If you’re like us, you grew up with a bottle of Hidden Valley Ranch in your fridge. There’s, truly, nothing wrong with this store bought staple, or with any other store bought salad dressing. However, it’s a good skill to know how to make vinaigrettes and salad dressings, like Ranch, out of pantry staples. Once you taste a homemade version, the stuff in the bottle will come across as flat, flavorless, and completely disappointing.
FOR THE BUTTERMILK RANCH:
- 3 Tablespoons minced fresh Chives
- We love fresh herbs and, when it’s summertime, and the garden’s producing, fresh herbs are inexpensive, and easy to get.
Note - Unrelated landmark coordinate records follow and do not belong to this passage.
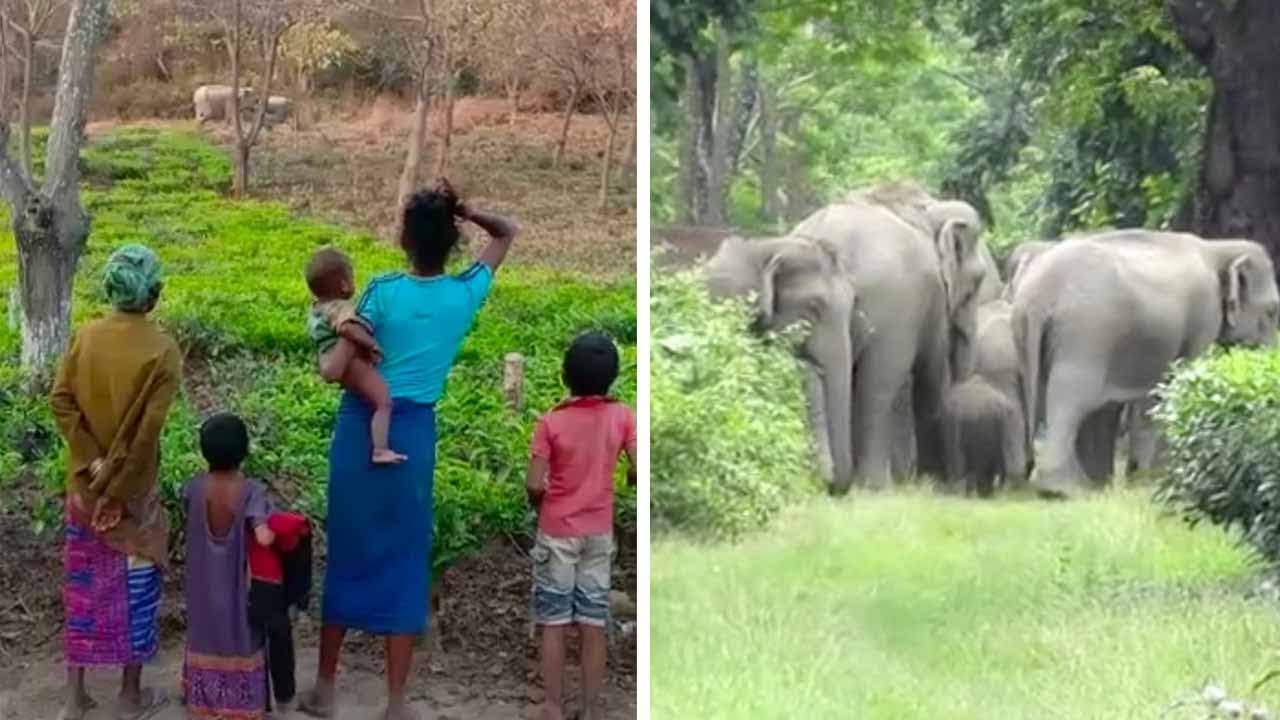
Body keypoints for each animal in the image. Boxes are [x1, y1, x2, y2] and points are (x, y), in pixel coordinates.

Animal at [705, 183, 990, 493]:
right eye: (978, 280)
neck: (925, 209)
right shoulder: (926, 303)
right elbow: (931, 378)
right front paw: (930, 485)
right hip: (893, 313)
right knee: (877, 387)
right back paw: (874, 486)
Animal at [1012, 230, 1280, 498]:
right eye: (1272, 311)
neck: (1217, 248)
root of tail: (1039, 293)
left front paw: (1125, 480)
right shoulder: (1204, 315)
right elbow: (1176, 382)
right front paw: (1151, 478)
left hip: (1030, 335)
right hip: (1086, 334)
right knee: (1071, 398)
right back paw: (1063, 489)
However, if you’re making this in the colder months, you could buy fresh chives from the grocery store (if you can find them), but you can also substitute the dark green parts of scallions (which are available year round and always economical).
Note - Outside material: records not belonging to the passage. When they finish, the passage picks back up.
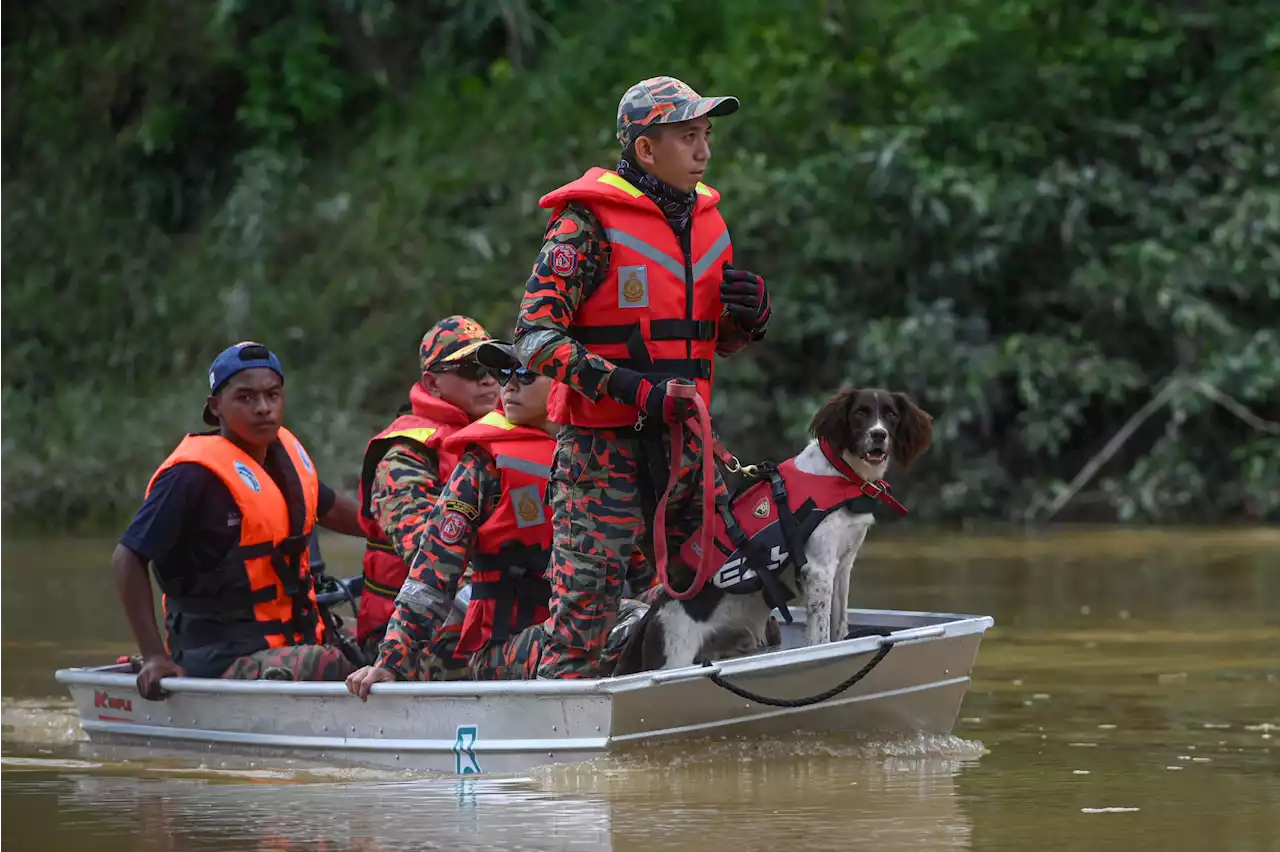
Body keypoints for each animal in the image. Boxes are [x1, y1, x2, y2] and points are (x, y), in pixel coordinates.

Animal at [614, 383, 936, 670]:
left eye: (891, 414)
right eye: (860, 413)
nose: (878, 435)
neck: (842, 473)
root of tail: (652, 614)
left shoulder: (843, 564)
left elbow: (839, 624)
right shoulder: (818, 568)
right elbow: (820, 637)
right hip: (675, 657)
- 2 Tablespoons Dried Parsley
- 1 Teaspoon of Minced Garlic
- 5 Tablespoons of White Wine Vinegar
- 1/2 Tablespoon Garlic Powder
- 1/2 Tablespoon Onion Powder
- 1 Cup of Full Fat Greek Yogurt
- We use Fage.
- 1 Tablespoon Mayonnaise
- 1 Teaspoon Black Pepper
GET CHEFFY TIP!– Where’s the buttermilk?!?! You’ve noticed there’s none. We hate having to buy a large quantity of something only to use a tablespoon or two of that ingredient (especially if that ingredient expires quickly, like buttermilk). The sourness of Buttermilk is what gives Buttermilk Ranch its tang; we achieve that same tang with shelf stable, an always available vinegar. You may choose to loosen the mixture with buttermilk, or with other dairy (cream, milk, or a tablespoon of water.), if you find it too thick.


- Begin by adding your minced fresh garlic to the bottom of a medium/large mixing bowl. Cover your garlic with your white wine vinegar, and allow to sit for 10 minutes. Raw garlic, raw onions (and all members of the allium family), mellow their flavor when allowed to sit in an acid (like vinegar or lemon juice), making them more palatable. After 10 minutes, add all other ingredients to your mixing bowl, and whisk to combine. Allow the flavors to develop for at least one hour before serving. Adjust your consistency to loosen the mixture with a tablespoon of water, milk, or other dairy if you like. Serve as a dip, a salad dressing, or drizzled over grilled chicken.
GET CHEFFY TIP!– Depending on whom you ask, Ranch dressing should also contain Dill, fresh parsley, and sour cream. We omitted all of these as we wanted a more “pantry friendly” option but, if you want to experiment with them, Get Cheffy with it, and see what you like!